TO DO:
Pull out each line of the records below that contains the string "instances". Case counts.
++++ DATA LINES ++++
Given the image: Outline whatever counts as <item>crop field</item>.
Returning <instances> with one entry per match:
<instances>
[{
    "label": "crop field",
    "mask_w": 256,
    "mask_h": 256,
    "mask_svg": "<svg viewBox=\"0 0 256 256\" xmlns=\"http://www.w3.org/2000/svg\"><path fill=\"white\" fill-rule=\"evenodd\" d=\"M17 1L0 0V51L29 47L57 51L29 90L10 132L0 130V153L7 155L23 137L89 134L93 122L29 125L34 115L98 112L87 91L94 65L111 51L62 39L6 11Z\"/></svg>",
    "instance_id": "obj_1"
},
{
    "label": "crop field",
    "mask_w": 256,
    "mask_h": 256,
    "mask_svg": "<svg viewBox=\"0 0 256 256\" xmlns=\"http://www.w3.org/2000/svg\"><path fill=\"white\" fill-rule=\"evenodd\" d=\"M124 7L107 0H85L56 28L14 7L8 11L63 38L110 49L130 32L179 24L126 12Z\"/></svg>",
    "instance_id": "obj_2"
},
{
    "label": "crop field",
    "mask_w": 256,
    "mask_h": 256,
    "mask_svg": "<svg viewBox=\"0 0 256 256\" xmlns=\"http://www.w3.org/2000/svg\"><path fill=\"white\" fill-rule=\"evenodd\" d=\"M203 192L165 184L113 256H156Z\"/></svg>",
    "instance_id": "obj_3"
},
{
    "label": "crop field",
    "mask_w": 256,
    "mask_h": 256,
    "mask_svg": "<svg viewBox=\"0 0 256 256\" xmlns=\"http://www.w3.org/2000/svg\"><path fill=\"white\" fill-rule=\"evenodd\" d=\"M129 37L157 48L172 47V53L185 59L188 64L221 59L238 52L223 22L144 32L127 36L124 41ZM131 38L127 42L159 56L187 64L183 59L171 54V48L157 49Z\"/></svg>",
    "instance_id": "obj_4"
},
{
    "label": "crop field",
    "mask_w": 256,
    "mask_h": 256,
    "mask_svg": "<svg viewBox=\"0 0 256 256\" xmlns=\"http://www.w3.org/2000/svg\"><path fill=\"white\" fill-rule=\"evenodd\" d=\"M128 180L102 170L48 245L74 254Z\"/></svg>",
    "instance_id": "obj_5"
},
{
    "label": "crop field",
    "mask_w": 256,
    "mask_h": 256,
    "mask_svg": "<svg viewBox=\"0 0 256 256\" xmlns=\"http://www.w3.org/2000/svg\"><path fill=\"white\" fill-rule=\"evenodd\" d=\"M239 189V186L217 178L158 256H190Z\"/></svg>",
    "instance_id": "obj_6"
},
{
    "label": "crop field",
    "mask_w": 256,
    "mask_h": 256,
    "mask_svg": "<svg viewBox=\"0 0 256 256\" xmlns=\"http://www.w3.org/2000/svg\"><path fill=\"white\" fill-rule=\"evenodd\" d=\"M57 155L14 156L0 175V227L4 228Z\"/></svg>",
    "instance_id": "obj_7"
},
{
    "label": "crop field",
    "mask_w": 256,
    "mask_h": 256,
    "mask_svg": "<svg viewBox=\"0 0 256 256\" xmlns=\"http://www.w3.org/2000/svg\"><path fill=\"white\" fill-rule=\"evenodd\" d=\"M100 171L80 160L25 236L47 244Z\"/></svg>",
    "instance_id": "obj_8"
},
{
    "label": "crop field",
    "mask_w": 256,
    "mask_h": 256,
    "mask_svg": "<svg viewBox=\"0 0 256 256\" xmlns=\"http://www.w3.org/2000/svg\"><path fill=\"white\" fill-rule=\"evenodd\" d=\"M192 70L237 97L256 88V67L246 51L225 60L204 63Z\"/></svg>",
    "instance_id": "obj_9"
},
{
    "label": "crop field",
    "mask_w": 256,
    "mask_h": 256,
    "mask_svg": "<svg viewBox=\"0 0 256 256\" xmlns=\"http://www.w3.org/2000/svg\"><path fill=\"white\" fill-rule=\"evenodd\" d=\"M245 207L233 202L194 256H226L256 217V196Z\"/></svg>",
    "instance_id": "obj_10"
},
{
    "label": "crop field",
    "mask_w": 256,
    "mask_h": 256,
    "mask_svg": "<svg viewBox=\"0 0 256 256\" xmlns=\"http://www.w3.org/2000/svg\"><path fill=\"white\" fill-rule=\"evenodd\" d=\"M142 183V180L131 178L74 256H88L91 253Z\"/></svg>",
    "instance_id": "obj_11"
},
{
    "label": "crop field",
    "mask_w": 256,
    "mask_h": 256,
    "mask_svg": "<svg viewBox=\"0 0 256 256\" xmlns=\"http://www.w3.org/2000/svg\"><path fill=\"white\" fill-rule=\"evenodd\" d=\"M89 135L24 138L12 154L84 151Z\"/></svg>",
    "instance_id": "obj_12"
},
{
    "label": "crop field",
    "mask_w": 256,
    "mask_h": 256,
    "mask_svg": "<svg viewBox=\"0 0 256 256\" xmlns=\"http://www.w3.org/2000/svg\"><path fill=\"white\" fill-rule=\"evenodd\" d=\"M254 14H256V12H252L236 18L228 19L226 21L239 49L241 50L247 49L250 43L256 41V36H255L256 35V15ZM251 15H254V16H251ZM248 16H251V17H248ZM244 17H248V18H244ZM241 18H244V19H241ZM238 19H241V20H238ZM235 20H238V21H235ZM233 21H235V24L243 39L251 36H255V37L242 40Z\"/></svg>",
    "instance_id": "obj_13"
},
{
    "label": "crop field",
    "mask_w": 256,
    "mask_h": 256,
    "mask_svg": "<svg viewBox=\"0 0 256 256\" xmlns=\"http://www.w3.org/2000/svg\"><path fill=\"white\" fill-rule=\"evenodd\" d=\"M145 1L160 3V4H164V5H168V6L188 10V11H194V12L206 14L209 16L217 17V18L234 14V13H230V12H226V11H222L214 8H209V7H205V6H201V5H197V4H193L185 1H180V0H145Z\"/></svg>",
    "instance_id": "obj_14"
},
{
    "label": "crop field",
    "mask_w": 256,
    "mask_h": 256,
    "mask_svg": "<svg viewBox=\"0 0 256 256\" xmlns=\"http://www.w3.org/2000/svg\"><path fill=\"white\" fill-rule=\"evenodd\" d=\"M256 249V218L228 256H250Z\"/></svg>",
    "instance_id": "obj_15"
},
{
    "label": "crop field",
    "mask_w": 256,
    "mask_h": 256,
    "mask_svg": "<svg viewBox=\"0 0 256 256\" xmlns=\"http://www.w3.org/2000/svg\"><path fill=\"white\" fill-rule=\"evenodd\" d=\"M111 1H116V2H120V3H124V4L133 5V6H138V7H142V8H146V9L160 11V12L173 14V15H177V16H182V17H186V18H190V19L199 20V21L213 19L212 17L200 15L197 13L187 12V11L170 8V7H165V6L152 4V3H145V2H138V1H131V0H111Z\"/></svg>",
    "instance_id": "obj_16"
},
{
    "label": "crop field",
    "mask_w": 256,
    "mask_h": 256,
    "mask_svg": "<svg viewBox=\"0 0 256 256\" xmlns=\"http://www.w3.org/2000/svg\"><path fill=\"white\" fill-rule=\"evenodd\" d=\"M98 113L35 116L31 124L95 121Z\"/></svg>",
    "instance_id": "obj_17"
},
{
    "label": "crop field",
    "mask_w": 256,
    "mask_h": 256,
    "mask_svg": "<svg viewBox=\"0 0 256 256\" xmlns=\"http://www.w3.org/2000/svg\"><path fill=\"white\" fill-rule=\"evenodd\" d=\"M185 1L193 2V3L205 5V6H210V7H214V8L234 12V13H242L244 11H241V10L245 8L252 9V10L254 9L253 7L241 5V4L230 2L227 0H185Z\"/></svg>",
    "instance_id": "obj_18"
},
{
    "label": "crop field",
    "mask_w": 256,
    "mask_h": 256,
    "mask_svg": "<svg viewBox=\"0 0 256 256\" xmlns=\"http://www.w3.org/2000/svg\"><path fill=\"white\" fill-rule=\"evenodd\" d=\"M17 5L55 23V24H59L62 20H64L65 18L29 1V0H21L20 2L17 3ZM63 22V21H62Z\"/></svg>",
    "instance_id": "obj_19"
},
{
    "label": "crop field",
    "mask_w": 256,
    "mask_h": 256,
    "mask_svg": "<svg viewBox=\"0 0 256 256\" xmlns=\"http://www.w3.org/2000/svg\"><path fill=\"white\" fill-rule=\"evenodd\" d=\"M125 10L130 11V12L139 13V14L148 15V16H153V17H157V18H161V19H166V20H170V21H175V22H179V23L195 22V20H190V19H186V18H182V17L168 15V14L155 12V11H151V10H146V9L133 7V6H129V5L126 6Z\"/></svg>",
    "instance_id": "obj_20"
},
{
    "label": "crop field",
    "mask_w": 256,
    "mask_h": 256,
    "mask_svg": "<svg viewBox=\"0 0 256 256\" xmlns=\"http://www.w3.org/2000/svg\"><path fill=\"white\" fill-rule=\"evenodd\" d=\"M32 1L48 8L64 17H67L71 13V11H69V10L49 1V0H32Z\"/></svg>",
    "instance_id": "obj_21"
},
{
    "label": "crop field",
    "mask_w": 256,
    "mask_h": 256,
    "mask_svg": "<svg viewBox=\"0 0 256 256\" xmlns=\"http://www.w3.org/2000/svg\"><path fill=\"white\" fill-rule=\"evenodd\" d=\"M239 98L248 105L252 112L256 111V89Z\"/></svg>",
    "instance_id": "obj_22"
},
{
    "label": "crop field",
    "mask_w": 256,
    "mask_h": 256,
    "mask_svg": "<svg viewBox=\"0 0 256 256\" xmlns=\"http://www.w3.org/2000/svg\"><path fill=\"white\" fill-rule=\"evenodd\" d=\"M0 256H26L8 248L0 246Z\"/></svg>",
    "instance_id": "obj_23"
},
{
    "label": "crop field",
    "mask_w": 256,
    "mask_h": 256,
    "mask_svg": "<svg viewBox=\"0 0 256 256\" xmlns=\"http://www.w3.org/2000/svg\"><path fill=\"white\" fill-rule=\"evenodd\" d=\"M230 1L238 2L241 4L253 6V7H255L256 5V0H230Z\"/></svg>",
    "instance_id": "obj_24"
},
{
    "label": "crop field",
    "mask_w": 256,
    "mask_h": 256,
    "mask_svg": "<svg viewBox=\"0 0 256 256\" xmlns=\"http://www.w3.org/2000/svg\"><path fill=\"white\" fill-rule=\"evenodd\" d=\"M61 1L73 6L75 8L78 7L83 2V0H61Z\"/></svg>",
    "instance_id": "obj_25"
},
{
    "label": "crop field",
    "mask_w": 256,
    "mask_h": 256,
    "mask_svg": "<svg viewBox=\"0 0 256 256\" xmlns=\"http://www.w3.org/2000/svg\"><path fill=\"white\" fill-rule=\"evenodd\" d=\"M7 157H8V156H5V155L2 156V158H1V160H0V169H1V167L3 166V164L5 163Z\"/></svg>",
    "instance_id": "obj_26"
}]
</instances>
++++
FULL ANSWER:
Returning <instances> with one entry per match:
<instances>
</instances>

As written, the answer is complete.